2. Your musical discourse starts from Andalusian tradition but is in constant dialogue with contemporary sounds. How do you balance respect for the roots with the need to innovate without losing authenticity?
For me, the roots are not a starting point that is abandoned, but an axis that sustains everything. Andalusian tradition is my emotional and cultural language, and I never use it as a superficial aesthetic resource. Before innovating, there is deep work of respect, study, and listening. Electronic and contemporary sounds do not replace the source; they accompany it and amplify it. Innovating, in my case, does not mean breaking with tradition, but dialoguing with it from the present. If the root is alive and well understood, it is not lost; it evolves honestly and keeps its authenticity intact.
3. You come from La Puebla de Cazalla, a place with a strong symbolic and cultural weight. How do your origins and your family environment influence the way you understand music?
My origins and, above all, my family environment have been decisive in how I understand music. I come from a family of artists, and that leaves a deep mark. I grew up surrounded by words, singing, and sensitivity. My paternal grandfather, Salvador Cabello, was a poet and playwright—someone who understood art as a form of thought and cultural commitment. And my grandfather Francisco, El Petre, sang flamenco with extraordinary truth and naturalness.

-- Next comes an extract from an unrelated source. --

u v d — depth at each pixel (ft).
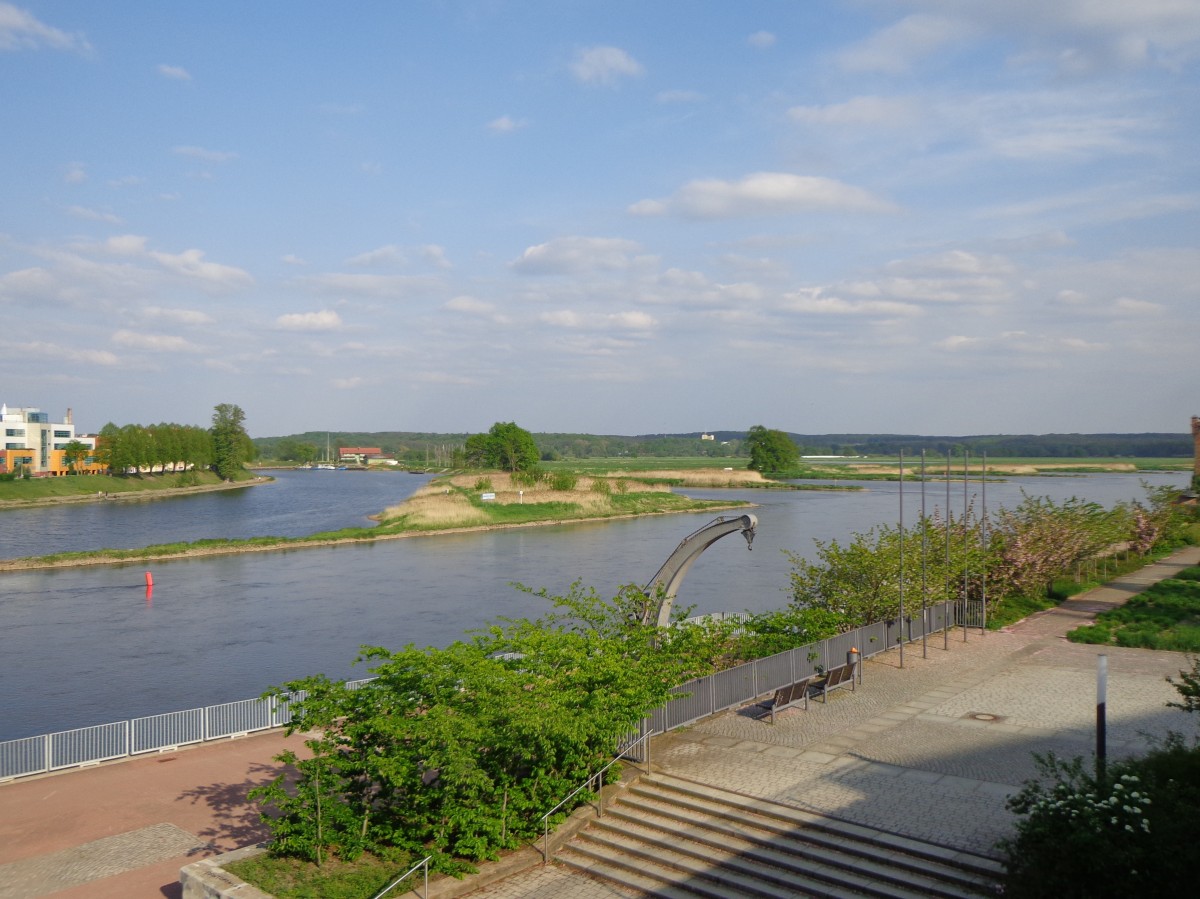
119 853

La Puebla de Cazalla, with all its symbolic and cultural weight, and my family taught me that music is born from the roots, from emotion, and from respect for who one is.
4. You have collaborated with international DJs and artists from the urban scene, and you have shared the stage with figures of great prominence. What do these collaborations bring you creatively and personally?
When you begin working with someone in the musical field, discovery goes far beyond the professional. Artistic creation inevitably reveals the artist’s inner world—their way of feeling and thinking. For me, the creative process is also a space of intimacy and truth, where the personal and the artistic naturally intertwine.
Collaborating with other artists broadens one’s perspective and opens the mind to creative territories that one may not even have known existed. That exchange not only enriches the artistic process, but also has a personal impact, because in my case creation and person are intimately connected. Every collaboration leaves a mark, transforms you, and offers new ways of understanding both music and oneself.
5. In songs like A tu vera, you reinterpret iconic coplas through a contemporary language. What do you think this re-reading offers younger audiences, and what does it give back to copla as a genre?
Ultimately, reinterpreting a copla like A tu vera is a way of bringing it closer to young people without fear. Using a contemporary sound language allows them to discover it from a more immediate place, without perceiving it as something distant or of the past. And what it gives back to copla is precisely that: the sense that it is still alive, that it can transform and continue to move people without losing its essence. It’s not about changing it, but about listening to it from today.
6. Looking ahead to the coming months, after the presentation of your new work at Sala Galileo Galilei on December 19, what projects are you currently working on, and where would you like to take your artistic proposal next?
In the coming months, my intention is to continue deepening the path I have already begun. I want to keep developing my artistic proposal and demonstrate that our roots—copla and flamenco—not only belong to our history, but are more alive than ever. Continuing to explore, create, and take this music to new spaces and audiences is, right now, my main goal.